──────── Предоставленный текст ────────

Если в двусмысленном утверждении, что отдельный человек есть продукт целого, есть доля неправды, то она заключается в том, что далеко не в достаточной мере осознаётся, в какой степени неопределённое индивидуальное, сам индивид, лишь в свете всеобщего, своего собственного всеобщего и под порождающей мыслью целого нравственных существ обретает реальность, свободную от фразеологического значения. Именно эту истину и должна раскрыть наша разработка этики, тем не менее дистанцирующаяся от антропологического подхода.
Почему же тогда мы уклоняемся от этой задачи, если она всё же является задачей этики?
Ответ дать легко, но его обоснование, кажется, труднее. Недостаточно сказать: проблема этизации человеческого мира есть задача прикладной этики; ибо чистая этика как таковая должна быть применимой; она должна нести в себе нормы применения. Но если реализация этической идеи, если реальность этого целого должна иметь точный, а не метафорический смысл, то вопрос реальности, способ реальности нравственного должен быть предварительно методически исследован: в этом смысле обоснования нравственного наша задача здесь — изложение и обсуждение основания, которое Кант дал чистой этике. Лишь на почве нравственного может возвыситься понятие человеческого.
Так, неуклонно на основе чистой этики возвышается прикладная этика, и она будет и должна утверждать себя. Определения чистой этики изначально относятся к человеку; долженствование направлено на человека и его воление. — Но независимо от этой неизбежной связи, задача нравственного, понятие и задача чистой этики должны быть методически осмыслены и определены.

──────── Исходные данные ────────

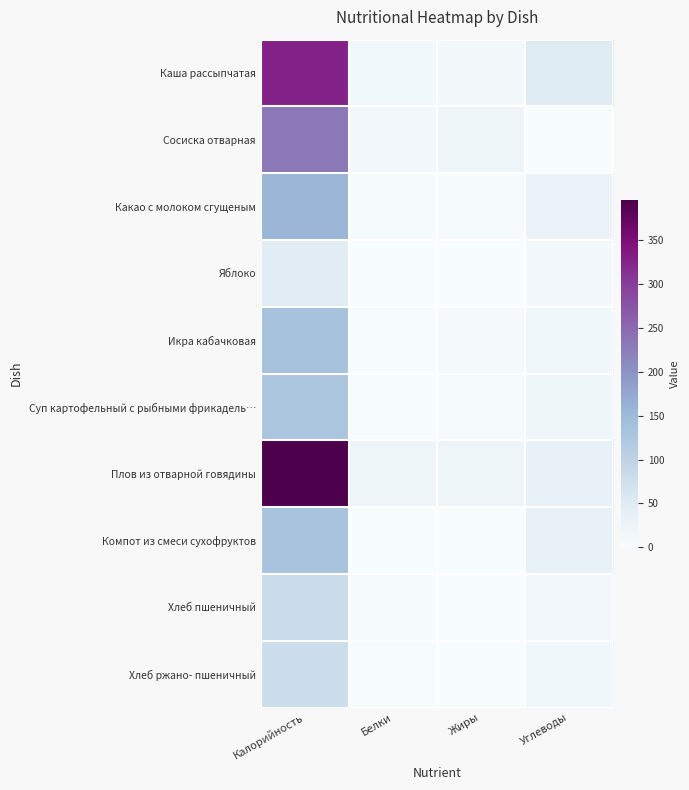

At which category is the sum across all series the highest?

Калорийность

────────
──────── Исходные данные ────────

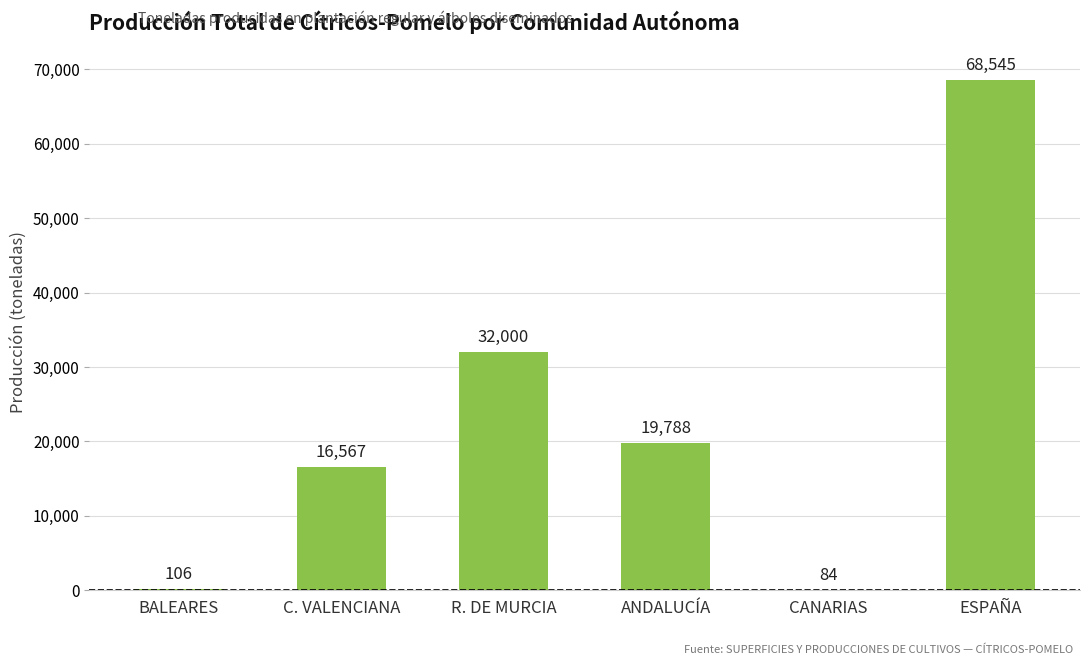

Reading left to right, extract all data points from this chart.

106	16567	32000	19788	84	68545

────────

** Задание A **
Перепишите фрагмент текста об этике, начиная с "Если в двусмысленном" и заканчивая "является задачей этики?", поставив "психологического подхода" на место "антропологического подхода".
** Задание B **
Что именно, согласно тексту об этике, должно быть методически осмыслено и определено независимо от связи чистой этики с человеком? Перечислите все пункты.
** Задание C **
Чьё основание чистой этики, согласно тексту об этике, предстоит изложить и обсудить?
Работайте только с текстом об этике.

** Результат выполнения A **
Если в двусмысленном утверждении, что отдельный человек есть продукт целого, есть доля неправды, то она заключается в том, что далеко не в достаточной мере осознаётся, в какой степени неопределённое индивидуальное, сам индивид, лишь в свете всеобщего, своего собственного всеобщего и под порождающей мыслью целого нравственных существ обретает реальность, свободную от фразеологического значения. Именно эту истину и должна раскрыть наша разработка этики, тем не менее дистанцирующаяся от психологического подхода.
Почему же тогда мы уклоняемся от этой задачи, если она всё же является задачей этики?

** Результат выполнения B **
задача нравственного
понятие чистой этики
задача чистой этики

** Результат выполнения C **
Основание, которое дал чистой этике Кант.